Many speculated that his comments were a jab at the candidacies of both Clinton and Bush. Walker made a similar argument, and urged his party to elect a candidate to represent the future.

"If we’re going to take on a name from the past, which is likely to be former secretary of state Hillary Clinton, I think for the party we need a name from the future."

"I think the biggest thing I hear from Americans applies both in the primary election and in the general," Walker said.

"I think people want to look to the future. They don’t want to go back in time. We don’t want to repeat what we’ve had in the past. We need a candidate not of the 20th century, but of the 21st century. Ironically, that’s what [Bill Clinton] brought to the table in 1992."

A forward-looking candidate in the Republican Party, Walker argued, needs new ideas in both domestic and foreign policy. As Walker made that case, he offered ideas of his own and pointed back to his gubernatorial achievements as successful examples.

"People want people to lead. They don’t need to agree with you 100 percent of the time on every issue, but they’re so sick and tired of politician’s in both parties, particularly in Washington, who say one thing on the campaign trail and then do something else."

"Those 100,000 protestors four years ago who came in and around out capital," Walker said, referencing opponents of his plans to revoke public employees' collective bargaining rights, "show that if we think we’re doing the right thing for the people, it doesn’t matter the intimidation factor, we’ll stand up and stand up for them."

The United States also needs a leader with a more aggressive strategy to deal with the growing threat of terrorism abroad, Walker said.

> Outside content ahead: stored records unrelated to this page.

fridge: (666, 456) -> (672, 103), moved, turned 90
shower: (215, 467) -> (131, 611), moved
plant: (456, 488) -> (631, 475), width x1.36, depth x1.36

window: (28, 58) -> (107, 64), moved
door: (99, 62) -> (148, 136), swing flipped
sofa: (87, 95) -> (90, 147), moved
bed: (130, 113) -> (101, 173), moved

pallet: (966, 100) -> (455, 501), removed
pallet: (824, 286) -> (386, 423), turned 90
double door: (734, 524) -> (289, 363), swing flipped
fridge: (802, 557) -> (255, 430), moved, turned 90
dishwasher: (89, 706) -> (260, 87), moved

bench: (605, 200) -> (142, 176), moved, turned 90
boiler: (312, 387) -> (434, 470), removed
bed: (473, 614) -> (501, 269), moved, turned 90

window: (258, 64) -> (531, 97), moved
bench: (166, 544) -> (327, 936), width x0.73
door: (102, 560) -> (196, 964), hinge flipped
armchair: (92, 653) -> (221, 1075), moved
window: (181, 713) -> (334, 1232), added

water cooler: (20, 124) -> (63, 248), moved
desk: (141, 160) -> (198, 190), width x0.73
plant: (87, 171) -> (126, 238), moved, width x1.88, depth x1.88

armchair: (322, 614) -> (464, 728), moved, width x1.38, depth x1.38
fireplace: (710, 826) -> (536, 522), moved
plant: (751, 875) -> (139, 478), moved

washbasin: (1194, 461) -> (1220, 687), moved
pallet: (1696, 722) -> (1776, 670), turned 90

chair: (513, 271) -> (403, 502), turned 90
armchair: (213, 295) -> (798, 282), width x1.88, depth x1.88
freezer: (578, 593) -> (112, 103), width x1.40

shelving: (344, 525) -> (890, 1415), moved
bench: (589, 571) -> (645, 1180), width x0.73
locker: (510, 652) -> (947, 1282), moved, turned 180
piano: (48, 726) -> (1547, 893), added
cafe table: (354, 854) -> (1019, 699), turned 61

"We need to take the fight to ISIS and any other radical Islamic terrorist in and around the world, because it’s not a matter of when they attempt an attack on American soil—or it’s not if, I should say, it’s when—and we need leadership that says clearly … we’re willing to take appropriate action."

Boots on the ground, he contended, should not be ruled out anywhere—even in Syria.

Walker dismissed suggestions that a governor is ill quipped to deal with foreign policy concerns.

"Governors don’t just take trips," he said. "As a governor, I’ve had risk assessments given to me by the FBI and my adjutant general about threats, not only in my states, but around the country. That’s one of the reasons why I’m so worried about our future—not just in our country, but in the world."